Tuesday, November 25, 2008

Today Callie and I were discussing the newest abomination in advertising: The Lying Cheating Glade Lady:

me:
know what commercial i really f-ing hate
that damn glade commercial
its so offensive

divingdarlin8812: which one?
i dont have tv

me: oh right
its a newer one
ill describe it
It starts out with this perky housewife ushering her kids and husband out the door
because "she has a lot to do"
so off they go to slave away at work and school
and then she sprays glade air freshener all over the house and goes out to lunch and plays tennis and shit
and when the kids come home (and the husband too, obviously she cant even be bothered to pick up her kids from school)
theyre all like "wow mom, it smells great, you must have worked all day"
and shes like "oh yeah, ive been cleaning all day"

divingdarlin8812: ugh

me: but then the husband finds the glade bottle and they all laugh about it

divingdarlin8812: lazy bitch

me: i know right?

divingdarlin8812: that would bug me too

me: theres another one where shes pulling cookies out of a box and she lights a gingerbread glade candle
and her friends come over and compliment her on the cookies she just baked because they smell fresh out of the oven
and shes like "thanks!"

divingdarlin8812: geez whats with lazy women?
"glade...for the lazy housewives"

me: i just want to be like "jeez you f-ing ho, so glad your husband slaves away so you can go out to lunch and play tennis and NOT even manage to clean your house"

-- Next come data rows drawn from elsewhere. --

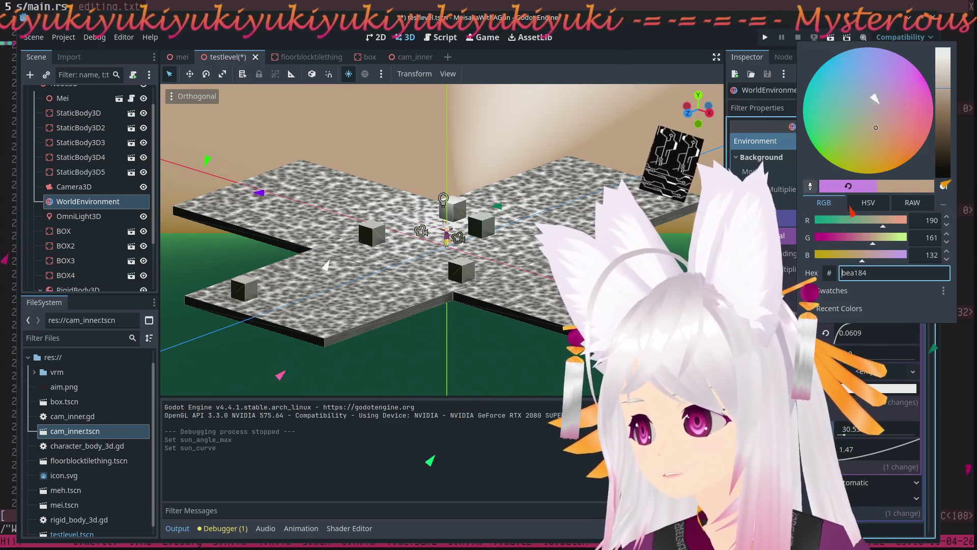
pyautogui.click(340, 376)
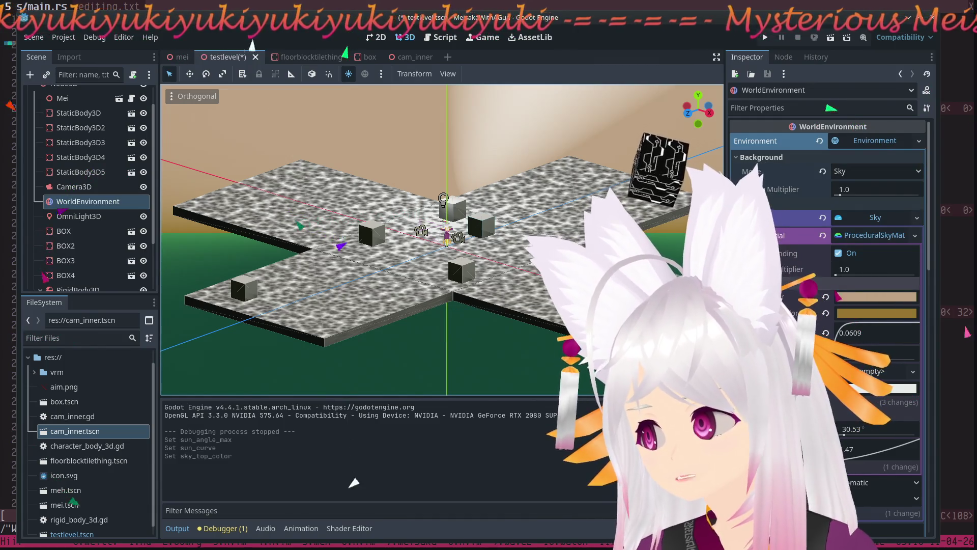
# Give the sky horizon a red shade and fine-tune the sky curve value.
pyautogui.click(876, 313)
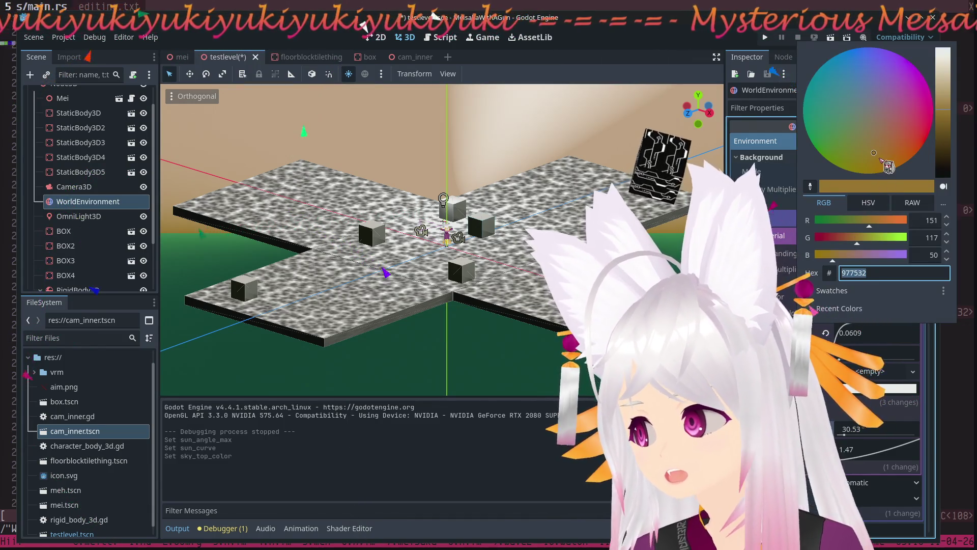
pyautogui.moveTo(905, 147); pyautogui.dragTo(913, 139)
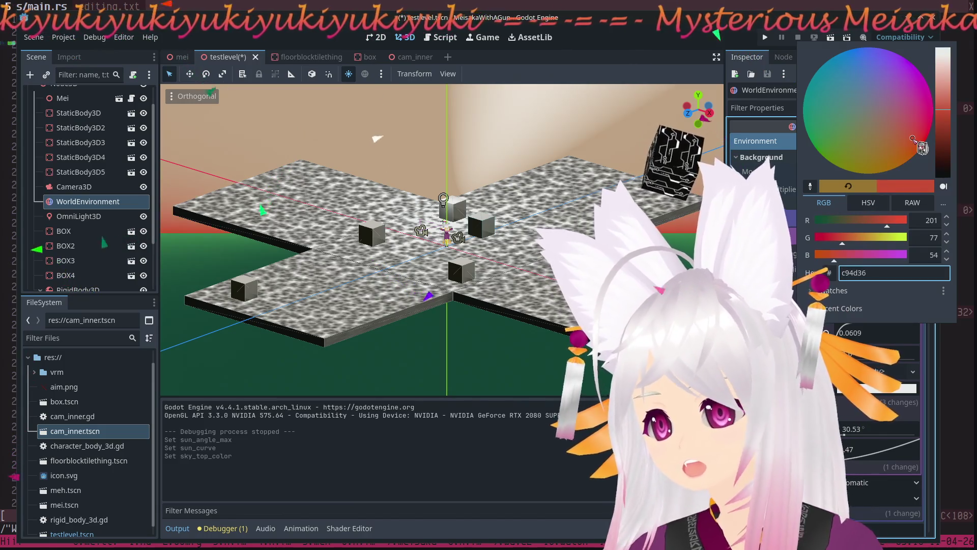
pyautogui.press('Escape')
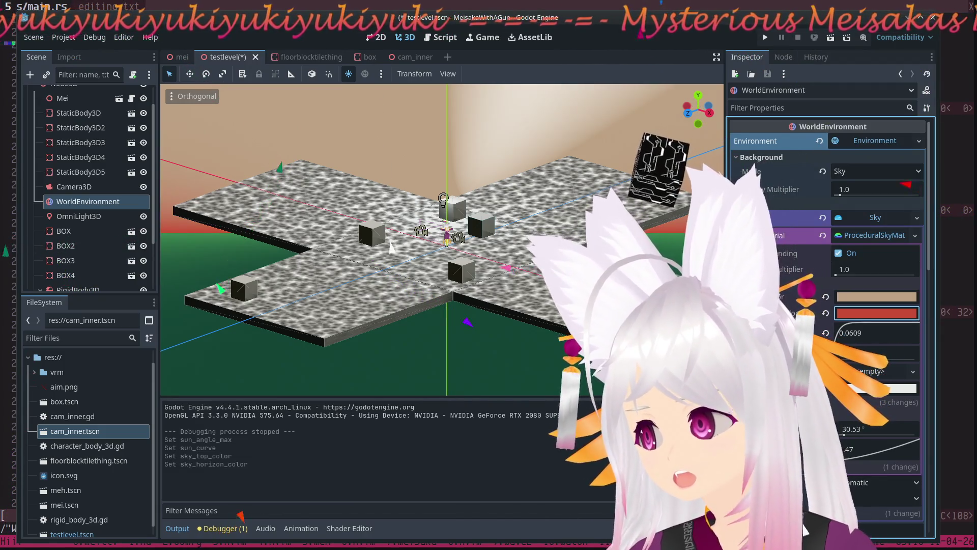
pyautogui.moveTo(847, 333)
pyautogui.mouseDown()
pyautogui.moveTo(858, 342)
pyautogui.moveTo(849, 332)
pyautogui.mouseUp()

divingdarlin8812: seriously
i hate glade

me: me too
i totally dont even want to buy it
even if it DOES penetrate the carpet fibers more deeply than febreze

So basically, all these commercials make me want to do is burn down the glade plant, especially the advertising wing. I take issue with most commercials for products that are stereotypically the domain of women (for instance, when was the last time you saw a commercial for a vacuum cleaner that featured a man using the product and not merely slapping his wife's ass while she vacuumed under his feet? Ok, maybe that's a little too histrionic an assessment, but you get the idea) but at least these products show busy, industrious women who usually look happy to be providing a service for their family. At LEAST. Not this woman. Her husband works all day, presumably making enough money for her to enjoy luxuries like a country club membership and lunches out with the girls. Her only job is to clean the house, and it's supposed to take her all day. Instead she sprays it down with Glade and attempts to lie badly about it.

I feel as though there's some sort of grim subtext to this commercial. Why is she lying about not cleaning the house? Will something bad happen to her if her husband finds out about the Glade? Does he work for Febreze?

To add insult to injury Glade leaves us with the worst punch line ever invented at the end:

"Wow, you must have been cleaning all day!" For eight hours! Did you even eat? You look emaciated!
"Yes, well, aren't you glad" Aren't you glad you work 40 hours a week so I can clean the house for eight hours a day!
"Don't you mean....GLADE?" Oh, haha! I get it! Glade is just like Glad except it has one extra letter! How much are they paying their advertising execs to come up with this shit?

There's another one where she pretends to bake cookies and uses a candle to simulate the smell of freshly baked cookies to impress her friends. Then she ruthlessly eats a poor anthropomorphic gingerbread man who has curiously sprung to life to expose her.

Obviously this woman will stop at nothing for the approval of her peers and now I am a Febreze user for life.